SQL Indexes: Complete Guide to Database Performance
Master SQL indexes including B-Tree, clustered, non-clustered, composite, and covering indexes with visual diagrams and performance optimization techniques
SQL Indexes
📋 Table of Contents
- Introduction to Indexes
- How Indexes Work
- Index Types
- Creating Indexes
- Composite Indexes
- Index Performance
- Best Practices
Introduction to Indexes
SQL Indexes are data structures that improve query performance by allowing faster data retrieval.
┌─────────────────────────────────────────────────────────┐
│ Without Index vs With Index │
├─────────────────────────────────────────────────────────┤
│ │
│ WITHOUT INDEX (Full Table Scan) │
│ ┌──────────────────────────────────────────┐ │
│ │ Row 1 → Row 2 → Row 3 → ... → Row 1000 │ │
│ └──────────────────────────────────────────┘ │
│ Time: O(n) - Linear search │
│ │
│ WITH INDEX (B-Tree Lookup) │
│ ┌──────────────────────────────────────────┐ │
│ │ Root → Branch → Leaf │ │
│ └──────────────────────────────────────────┘ │
│ Time: O(log n) - Logarithmic search │
│ │
└─────────────────────────────────────────────────────────┘
Why Use Indexes?

▶ [Extracted entries]

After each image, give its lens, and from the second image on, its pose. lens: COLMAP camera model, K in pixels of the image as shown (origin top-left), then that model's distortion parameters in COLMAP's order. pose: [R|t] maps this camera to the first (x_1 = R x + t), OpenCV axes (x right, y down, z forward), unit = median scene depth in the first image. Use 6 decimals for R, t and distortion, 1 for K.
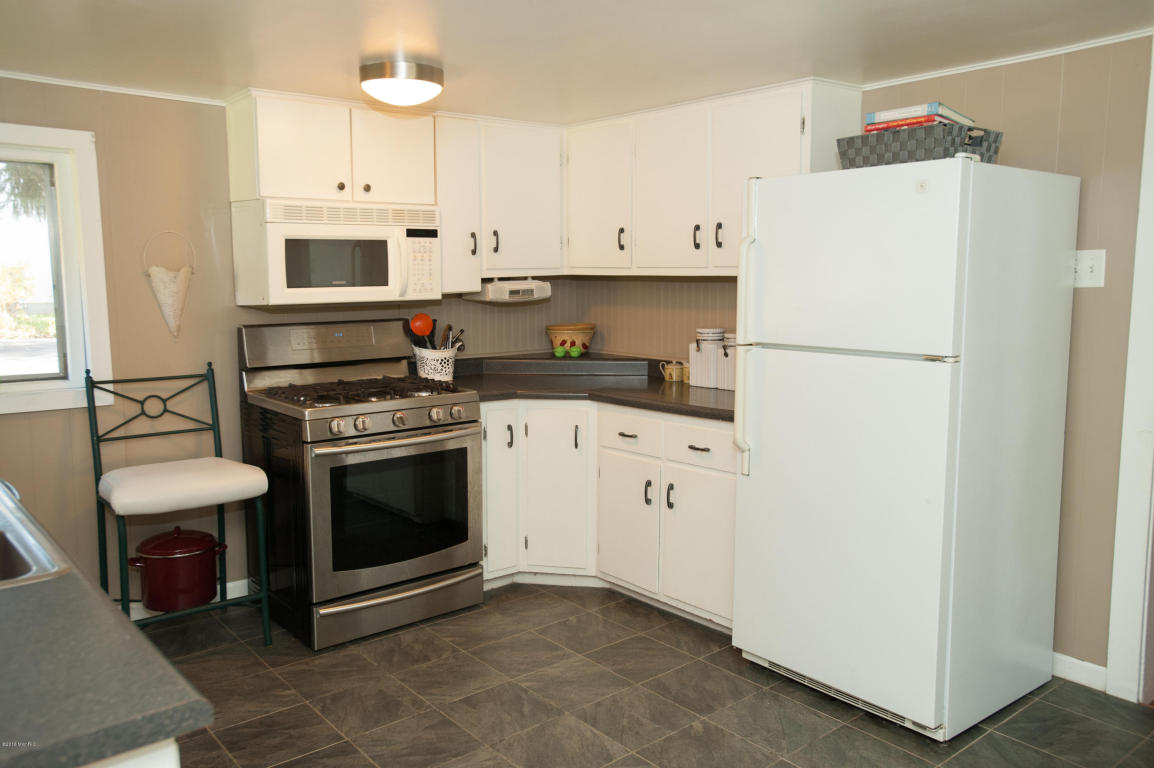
* * *
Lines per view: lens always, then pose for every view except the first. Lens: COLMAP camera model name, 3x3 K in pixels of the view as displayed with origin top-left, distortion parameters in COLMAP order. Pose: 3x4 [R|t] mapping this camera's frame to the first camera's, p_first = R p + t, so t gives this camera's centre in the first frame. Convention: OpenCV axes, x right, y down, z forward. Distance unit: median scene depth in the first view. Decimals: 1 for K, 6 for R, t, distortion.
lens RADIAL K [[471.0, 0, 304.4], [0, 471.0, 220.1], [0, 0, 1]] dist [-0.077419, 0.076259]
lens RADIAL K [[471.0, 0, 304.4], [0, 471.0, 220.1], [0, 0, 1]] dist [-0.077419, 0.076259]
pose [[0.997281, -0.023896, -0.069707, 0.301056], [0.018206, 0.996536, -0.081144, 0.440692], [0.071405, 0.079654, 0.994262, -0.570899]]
==
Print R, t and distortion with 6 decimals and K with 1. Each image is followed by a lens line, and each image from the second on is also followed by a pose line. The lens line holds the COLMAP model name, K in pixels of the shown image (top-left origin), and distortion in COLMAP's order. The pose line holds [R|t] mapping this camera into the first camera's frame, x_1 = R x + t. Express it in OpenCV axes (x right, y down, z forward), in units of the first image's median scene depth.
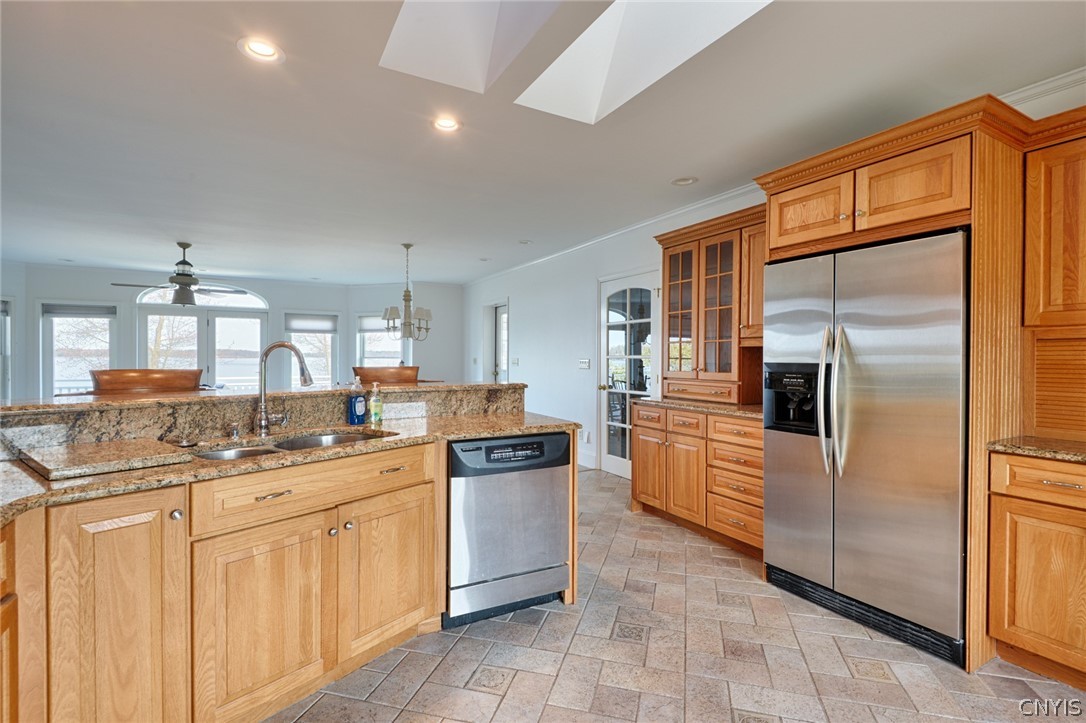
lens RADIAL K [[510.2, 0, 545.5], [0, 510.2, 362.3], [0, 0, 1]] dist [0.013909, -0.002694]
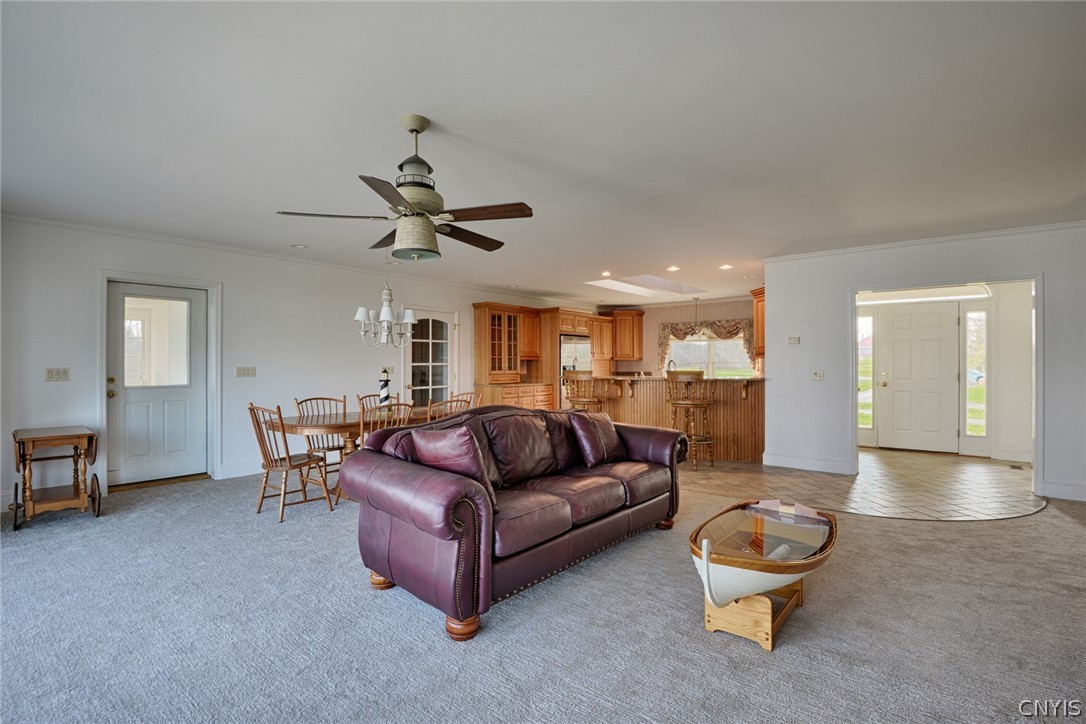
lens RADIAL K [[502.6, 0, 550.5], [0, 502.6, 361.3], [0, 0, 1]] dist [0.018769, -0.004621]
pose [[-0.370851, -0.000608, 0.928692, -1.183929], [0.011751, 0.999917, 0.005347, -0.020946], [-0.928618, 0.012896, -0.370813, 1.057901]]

▶ [Work to complete] Rewrite the SQL indexes guide from "SQL Indexes: Complete" to "faster data retrieval.", putting "record lookup" in place of "data retrieval".

▶ [Answer to this exercise]
SQL Indexes: Complete Guide to Database Performance
Master SQL indexes including B-Tree, clustered, non-clustered, composite, and covering indexes with visual diagrams and performance optimization techniques
SQL Indexes
📋 Table of Contents
- Introduction to Indexes
- How Indexes Work
- Index Types
- Creating Indexes
- Composite Indexes
- Index Performance
- Best Practices
Introduction to Indexes
SQL Indexes are data structures that improve query performance by allowing faster record lookup.